RULE OF THE ROAD #4
Full Beams or Bust

Most rural highways are hardly lit – if at all. After sunset, drivers are usually swallowed into an all-encompassing obscurity that finds no relief in any form of street lamp, cat’s eye or even white chevron to guide the way and show up the divisions of the road. Inventing them mentally (as per the advice of the Delhi Traffic Police) is one thing, but making up the actual edges of the highway in the absence of any illumination whatsoever is another. Therefore, full beams are required, and in their glow, the boundaries of the grey tarmac become sufficiently apparent.

This works well enough until the gloom beyond the scope of one’s own headlights begins to brighten and a pair of lights shining at about as many hypergiant lumens as the Dog Star appears from over the horizon. Full beams meet full beams. Here, I would shield my eyes and automatically dim Abhilasha’s headlights in anticipation of the oncoming vehicle doing the same. But one of the first lessons I learned on the road after just hours in India was that it never did. The Other Vehicle invariably kept its lights on Absolute Wither until we had passed one another and the car/truck/bus (whatever it was; I had no chance of being able to make out the form lurking behind the glare) had disappeared behind us, out of sight of my rear-view mirror.

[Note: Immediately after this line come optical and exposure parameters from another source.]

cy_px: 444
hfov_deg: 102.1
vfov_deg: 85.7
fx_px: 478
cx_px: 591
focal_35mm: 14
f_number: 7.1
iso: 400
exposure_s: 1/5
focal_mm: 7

The same thing kept on happening: a pair of scorching white headlights approached us from the opposite direction, Abhilasha lowered her full beams as she believed was customary, and the approaching vehicle ignored her gesture, refusing to reciprocate, and carried on, its blinding lights blasting through the darkness, bathing every object within reach of its rays in a miasmic white mist – which was all well and good except for the blindness bit. A lifelong night-time opener of cracks in curtains and ardent aficionado of the bathroom nightlight, I’ve never been a big fan of all-out murk. However, in fighting deep blackness with unbridled dazzle, I realized that the drivers I was encountering were serially blinding other road users: while we were scrambling about in the glare of fully charged headlights, the sides of the road disappeared from view, so if there was something up ahead like a bend, an ox cart, a cyclist, a rickshaw with gammy rear lights, even a pedestrian, I was none the wiser. The only way to remedy this temporary blindness – and I think you know where I’m going with this – was to switch on our own full beams in turn. This was a vicious circle, a snake eating its own brightly lit tail; a negative feedback loop that, as Gandhi almost certainly didn’t say, left the world blind.

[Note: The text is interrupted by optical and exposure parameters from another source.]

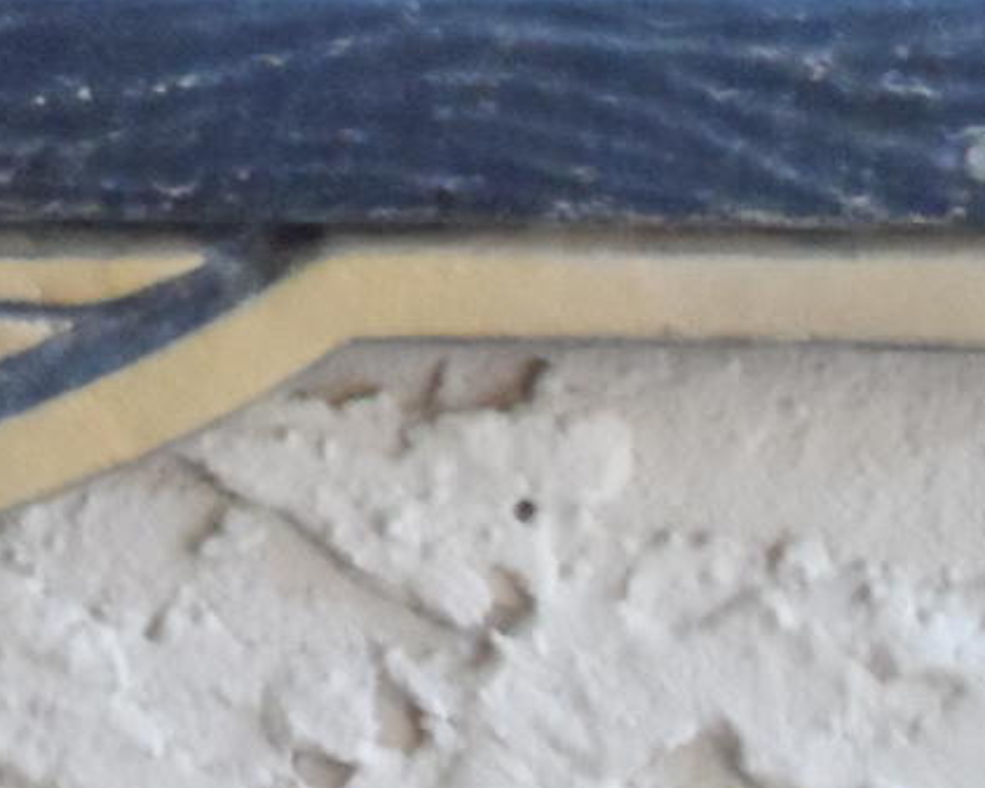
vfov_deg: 5.3
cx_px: -725
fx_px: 8338
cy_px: -509
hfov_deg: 6.6
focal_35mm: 286
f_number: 4.2
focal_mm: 10.2
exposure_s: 1/45
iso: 800
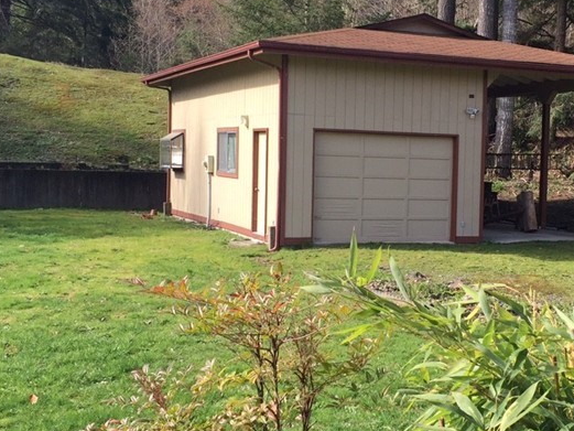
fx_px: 945
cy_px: 204
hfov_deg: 33.4
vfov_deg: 25.7
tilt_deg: -2.6
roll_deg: -2.1
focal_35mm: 57
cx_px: 397
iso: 32
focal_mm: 4.15
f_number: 2.2
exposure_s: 1/507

I decided to employ a little reproachful reasoning. When the next car approached us, instead of deferentially lowering Abhilasha’s headlights, I flashed them, in order to try to bring attention to the fact that someone was behaving like a total road jerk. The first car completely ignored the gesture, as did the second and third. They probably presumed Abhilasha was suffering from some kind of electrical malfunction. The fourth vehicle to pass us flashed us back, as though we were chums sharing a jolly greeting from across the road. The strobe method was also proving dishearteningly ineffective.

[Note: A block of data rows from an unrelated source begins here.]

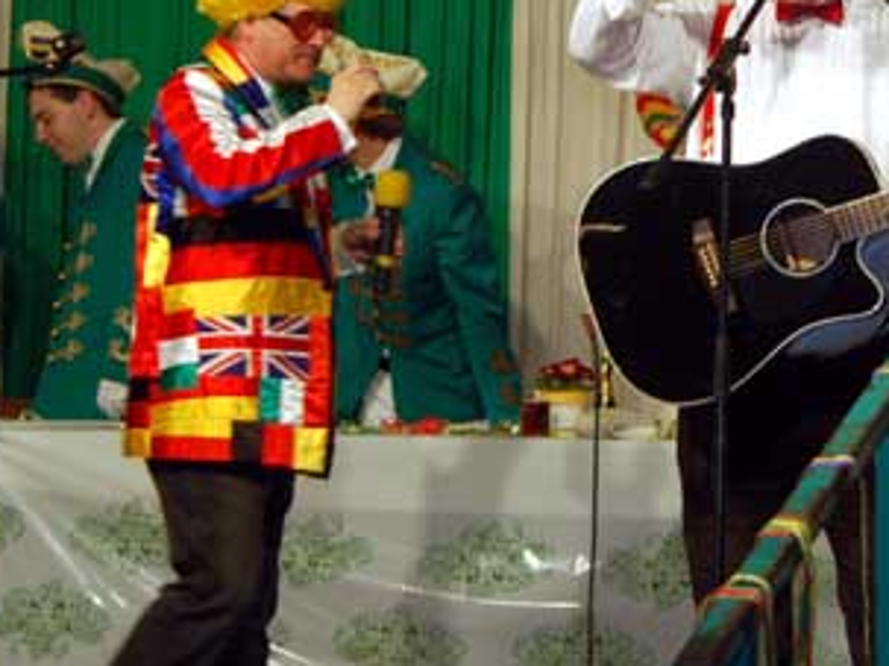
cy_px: 82
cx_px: 660
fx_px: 3594
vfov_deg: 10.5
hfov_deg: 14.1
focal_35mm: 140
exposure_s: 1/60
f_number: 4.8
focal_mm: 46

I was at pains to understand the logic behind this insistence on using full beams. Surely it made sense that if everyone lowered their beams, we’d all be able to see the road we could not see by this ridiculous, suicidal lex talionis that was rendering an entire country of drivers visually impaired.

I realized with a heavy heart that there was no choice in the matter. I reverted to the old maxim: when in doubt, switch your headlights to full and frazzle the retina of anyone within flashing distance. Right or wrong, it was the only way.